A judge in Hardin County, Texas, issued the order on Thursday (Sept. 20) after parents filed suit on behalf of the cheerleaders. It orders the Kountze Independent School District to "cease and desist" from preventing high school cheerleaders from displaying the large paper banners, through which football players ran at the start of games.

A hearing on the case has been set for Oct. 4.

A lawyer from the Wisconsin-based Freedom from Religion Foundation sent a letter to the district saying the cheerleaders' tradition was "inappropriate and unconstitutional."

Superintendent Kevin Weldon had stopped the use of the banners after consulting with a legal adviser at the Texas Association of School Boards.

Liberty Institute, which is representing cheerleaders and parents in the case, hailed the judge's decision.

"We are excited that the cheerleaders for the Kountze High School Lions can again do what they do best -- cheer on their football team without government censorship," said Mike Johnson, senior counsel for the Texas-based Liberty Institute.

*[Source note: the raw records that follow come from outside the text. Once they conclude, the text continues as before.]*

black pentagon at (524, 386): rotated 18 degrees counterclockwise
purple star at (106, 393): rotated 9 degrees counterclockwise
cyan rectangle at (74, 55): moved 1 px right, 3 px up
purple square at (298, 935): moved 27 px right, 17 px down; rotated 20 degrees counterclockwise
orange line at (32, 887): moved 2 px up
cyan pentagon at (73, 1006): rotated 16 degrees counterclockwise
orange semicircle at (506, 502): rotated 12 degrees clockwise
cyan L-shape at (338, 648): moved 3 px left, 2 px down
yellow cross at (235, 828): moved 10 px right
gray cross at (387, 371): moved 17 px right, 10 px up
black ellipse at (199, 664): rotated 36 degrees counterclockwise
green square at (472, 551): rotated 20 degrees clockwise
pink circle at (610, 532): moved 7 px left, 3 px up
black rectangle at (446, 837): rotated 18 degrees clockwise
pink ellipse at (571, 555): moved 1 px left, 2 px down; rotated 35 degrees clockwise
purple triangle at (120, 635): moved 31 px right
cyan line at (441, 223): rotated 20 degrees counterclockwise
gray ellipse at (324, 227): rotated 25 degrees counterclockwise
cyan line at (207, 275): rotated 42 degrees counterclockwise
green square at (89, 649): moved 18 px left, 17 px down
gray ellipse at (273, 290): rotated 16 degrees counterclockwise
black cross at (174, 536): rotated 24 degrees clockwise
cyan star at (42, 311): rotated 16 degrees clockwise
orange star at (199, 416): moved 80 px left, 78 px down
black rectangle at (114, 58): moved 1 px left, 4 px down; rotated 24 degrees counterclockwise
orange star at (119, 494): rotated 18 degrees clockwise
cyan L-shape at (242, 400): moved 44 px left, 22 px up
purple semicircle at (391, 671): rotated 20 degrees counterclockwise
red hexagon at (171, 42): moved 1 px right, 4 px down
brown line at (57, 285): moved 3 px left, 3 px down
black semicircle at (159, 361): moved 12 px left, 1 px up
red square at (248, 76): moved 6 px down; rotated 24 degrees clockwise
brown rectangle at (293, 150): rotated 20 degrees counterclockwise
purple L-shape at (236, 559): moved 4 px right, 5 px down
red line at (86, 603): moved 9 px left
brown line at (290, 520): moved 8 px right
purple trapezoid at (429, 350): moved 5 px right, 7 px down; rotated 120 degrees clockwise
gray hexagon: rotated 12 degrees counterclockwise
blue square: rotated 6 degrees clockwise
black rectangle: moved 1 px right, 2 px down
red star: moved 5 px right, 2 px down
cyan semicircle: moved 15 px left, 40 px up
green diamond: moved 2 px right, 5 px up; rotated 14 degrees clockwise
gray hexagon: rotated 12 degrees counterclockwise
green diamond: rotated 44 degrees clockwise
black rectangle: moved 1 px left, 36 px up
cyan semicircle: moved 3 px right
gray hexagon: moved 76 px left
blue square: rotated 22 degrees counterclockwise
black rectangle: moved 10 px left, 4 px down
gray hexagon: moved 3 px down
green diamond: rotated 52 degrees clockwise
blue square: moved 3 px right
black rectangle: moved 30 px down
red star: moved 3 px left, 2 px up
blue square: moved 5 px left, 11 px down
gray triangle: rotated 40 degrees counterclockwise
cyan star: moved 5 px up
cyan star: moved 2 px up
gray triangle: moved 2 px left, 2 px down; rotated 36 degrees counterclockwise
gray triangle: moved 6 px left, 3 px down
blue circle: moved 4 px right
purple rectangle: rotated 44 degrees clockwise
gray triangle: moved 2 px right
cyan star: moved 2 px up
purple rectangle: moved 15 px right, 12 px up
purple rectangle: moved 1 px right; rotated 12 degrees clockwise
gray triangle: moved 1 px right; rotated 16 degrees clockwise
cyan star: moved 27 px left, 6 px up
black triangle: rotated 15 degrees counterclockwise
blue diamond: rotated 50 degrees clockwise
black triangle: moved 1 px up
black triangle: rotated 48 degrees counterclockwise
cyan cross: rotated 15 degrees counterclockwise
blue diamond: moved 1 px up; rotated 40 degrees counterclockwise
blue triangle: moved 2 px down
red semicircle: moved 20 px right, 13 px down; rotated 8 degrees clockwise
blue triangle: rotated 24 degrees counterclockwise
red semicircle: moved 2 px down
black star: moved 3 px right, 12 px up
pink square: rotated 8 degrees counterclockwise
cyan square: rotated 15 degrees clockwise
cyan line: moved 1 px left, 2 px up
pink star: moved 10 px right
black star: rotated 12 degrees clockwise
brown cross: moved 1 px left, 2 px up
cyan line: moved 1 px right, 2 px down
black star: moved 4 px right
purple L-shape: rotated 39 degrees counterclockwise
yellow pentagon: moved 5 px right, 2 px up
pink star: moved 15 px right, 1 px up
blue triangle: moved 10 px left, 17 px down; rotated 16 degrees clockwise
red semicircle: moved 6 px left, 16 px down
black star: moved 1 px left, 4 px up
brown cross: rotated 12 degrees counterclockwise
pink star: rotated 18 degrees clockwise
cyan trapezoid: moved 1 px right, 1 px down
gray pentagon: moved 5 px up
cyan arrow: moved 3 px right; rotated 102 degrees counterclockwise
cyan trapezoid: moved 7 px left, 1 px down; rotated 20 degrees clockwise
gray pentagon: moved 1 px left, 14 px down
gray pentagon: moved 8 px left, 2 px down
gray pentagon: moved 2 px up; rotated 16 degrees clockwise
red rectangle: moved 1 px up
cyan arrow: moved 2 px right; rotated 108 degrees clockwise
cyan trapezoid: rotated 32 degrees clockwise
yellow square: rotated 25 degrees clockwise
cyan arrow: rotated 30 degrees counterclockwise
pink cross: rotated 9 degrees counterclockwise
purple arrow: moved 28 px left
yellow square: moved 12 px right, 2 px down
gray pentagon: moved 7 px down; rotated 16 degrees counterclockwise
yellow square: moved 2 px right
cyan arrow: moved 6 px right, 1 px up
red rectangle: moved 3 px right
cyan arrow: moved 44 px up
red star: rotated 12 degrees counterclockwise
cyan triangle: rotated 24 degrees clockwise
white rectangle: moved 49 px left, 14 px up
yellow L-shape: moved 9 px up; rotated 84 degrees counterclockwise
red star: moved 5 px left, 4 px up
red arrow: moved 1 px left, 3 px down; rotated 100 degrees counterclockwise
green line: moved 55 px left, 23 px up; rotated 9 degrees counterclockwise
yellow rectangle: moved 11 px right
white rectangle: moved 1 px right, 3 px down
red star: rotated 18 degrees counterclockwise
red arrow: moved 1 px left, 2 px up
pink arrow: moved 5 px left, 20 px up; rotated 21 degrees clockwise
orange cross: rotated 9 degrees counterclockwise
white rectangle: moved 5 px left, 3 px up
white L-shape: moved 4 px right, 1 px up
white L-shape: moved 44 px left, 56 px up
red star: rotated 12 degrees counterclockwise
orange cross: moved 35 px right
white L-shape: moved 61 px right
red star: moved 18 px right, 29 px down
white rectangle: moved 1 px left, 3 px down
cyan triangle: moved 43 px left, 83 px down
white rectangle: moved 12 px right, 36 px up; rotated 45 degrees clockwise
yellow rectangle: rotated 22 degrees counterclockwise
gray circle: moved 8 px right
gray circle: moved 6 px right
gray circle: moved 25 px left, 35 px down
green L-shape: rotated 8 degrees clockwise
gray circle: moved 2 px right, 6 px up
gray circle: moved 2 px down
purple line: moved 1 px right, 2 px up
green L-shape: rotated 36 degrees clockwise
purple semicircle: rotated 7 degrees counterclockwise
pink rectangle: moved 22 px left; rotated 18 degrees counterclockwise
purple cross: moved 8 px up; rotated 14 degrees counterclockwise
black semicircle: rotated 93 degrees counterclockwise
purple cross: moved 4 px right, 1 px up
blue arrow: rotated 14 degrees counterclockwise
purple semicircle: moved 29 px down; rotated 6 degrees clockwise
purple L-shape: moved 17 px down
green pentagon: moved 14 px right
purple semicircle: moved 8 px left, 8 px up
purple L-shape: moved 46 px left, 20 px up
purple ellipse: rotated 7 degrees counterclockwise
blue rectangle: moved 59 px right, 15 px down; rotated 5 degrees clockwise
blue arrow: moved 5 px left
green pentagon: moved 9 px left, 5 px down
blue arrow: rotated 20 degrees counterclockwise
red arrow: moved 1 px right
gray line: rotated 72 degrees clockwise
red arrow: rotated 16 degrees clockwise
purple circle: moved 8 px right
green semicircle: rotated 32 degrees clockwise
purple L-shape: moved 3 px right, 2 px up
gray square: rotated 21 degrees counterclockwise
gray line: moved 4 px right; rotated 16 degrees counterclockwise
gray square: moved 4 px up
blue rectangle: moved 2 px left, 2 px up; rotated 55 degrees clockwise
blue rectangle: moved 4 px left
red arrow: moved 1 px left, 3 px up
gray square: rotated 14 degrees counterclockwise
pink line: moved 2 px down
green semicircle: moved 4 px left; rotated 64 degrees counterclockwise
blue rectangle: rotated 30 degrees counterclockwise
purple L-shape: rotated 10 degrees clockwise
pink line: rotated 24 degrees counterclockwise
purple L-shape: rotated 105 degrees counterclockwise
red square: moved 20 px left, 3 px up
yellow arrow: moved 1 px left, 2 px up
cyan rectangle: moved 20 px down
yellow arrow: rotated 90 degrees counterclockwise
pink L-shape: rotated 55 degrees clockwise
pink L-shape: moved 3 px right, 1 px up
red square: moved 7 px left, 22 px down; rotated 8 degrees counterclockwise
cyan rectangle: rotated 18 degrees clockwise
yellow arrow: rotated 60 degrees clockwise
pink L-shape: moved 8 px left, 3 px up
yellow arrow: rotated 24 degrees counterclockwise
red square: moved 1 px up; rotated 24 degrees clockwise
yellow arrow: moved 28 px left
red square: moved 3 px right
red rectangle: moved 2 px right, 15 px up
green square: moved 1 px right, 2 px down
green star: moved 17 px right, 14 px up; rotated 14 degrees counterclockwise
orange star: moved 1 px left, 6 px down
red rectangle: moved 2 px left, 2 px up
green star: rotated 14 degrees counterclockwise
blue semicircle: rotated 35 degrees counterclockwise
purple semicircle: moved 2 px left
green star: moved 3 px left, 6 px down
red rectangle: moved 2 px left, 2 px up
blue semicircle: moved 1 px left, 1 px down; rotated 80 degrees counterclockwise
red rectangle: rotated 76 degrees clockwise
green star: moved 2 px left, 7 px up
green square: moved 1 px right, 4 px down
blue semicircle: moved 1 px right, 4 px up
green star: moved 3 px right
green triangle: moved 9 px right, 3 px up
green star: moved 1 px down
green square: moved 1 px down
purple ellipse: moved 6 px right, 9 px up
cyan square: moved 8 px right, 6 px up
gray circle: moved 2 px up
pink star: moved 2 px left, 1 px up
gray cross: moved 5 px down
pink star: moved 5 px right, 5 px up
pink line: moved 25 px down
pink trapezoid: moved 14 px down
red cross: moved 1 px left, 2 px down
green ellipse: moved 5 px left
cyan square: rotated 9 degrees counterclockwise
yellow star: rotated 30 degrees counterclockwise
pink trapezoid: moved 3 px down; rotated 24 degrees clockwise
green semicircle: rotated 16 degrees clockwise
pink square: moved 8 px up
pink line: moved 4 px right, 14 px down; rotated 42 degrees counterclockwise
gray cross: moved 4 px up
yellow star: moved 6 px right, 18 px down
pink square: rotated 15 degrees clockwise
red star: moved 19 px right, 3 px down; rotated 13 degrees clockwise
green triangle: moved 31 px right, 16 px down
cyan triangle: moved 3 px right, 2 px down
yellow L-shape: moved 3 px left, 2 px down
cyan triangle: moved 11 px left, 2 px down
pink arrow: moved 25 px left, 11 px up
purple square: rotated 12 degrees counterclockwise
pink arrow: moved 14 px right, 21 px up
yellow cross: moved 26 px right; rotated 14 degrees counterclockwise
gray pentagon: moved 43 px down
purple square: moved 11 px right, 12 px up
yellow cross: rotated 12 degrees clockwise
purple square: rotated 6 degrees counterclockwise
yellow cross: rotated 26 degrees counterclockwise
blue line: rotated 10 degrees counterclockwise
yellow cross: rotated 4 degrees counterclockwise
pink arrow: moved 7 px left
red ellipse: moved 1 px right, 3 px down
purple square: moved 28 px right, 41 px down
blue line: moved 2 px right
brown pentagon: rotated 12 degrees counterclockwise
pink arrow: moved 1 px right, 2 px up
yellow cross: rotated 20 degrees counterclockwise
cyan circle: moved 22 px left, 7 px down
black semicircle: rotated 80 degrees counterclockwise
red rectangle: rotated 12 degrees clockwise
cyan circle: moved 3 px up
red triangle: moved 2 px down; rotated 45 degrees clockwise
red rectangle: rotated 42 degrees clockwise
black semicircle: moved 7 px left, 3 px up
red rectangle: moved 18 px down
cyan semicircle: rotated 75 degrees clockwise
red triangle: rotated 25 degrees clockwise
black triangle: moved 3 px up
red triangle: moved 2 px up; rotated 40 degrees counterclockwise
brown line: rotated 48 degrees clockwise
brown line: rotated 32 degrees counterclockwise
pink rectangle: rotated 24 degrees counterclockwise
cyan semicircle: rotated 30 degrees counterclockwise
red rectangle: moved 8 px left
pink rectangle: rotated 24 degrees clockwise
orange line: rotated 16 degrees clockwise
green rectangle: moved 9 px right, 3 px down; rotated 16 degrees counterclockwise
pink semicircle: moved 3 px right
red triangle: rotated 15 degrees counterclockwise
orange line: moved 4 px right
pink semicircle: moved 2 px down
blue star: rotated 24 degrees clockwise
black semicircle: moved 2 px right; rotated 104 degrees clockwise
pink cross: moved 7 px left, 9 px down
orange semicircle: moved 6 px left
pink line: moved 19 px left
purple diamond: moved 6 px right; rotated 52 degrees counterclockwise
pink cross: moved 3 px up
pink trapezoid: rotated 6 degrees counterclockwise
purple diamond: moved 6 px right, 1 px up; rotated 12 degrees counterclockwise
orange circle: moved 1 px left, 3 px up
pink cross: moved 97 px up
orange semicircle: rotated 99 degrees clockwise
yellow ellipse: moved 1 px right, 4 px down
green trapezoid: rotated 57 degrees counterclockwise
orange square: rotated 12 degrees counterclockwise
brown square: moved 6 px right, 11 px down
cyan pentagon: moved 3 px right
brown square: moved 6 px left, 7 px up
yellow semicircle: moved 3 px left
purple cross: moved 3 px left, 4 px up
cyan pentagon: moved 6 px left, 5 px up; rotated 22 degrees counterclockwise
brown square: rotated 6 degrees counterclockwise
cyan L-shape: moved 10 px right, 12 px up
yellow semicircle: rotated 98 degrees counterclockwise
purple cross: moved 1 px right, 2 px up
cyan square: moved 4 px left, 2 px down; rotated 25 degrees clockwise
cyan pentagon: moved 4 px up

Although Weldon has said he supports the cheerleaders' stance, he was advised that legal precedent was not in their favor.

In 2000, the Supreme Court ruled in Santa Fe Independent School District v. Doe that student-led and student-initiated prayers conducted over a loudspeaker during football games were unconstitutional because they implied school sponsorship of the prayers.

Nine years later, cheerleaders at a Georgia high school who held nearly identical signs to those used in Kountze were also forced to stop by school officials who referred to the Santa Fe case.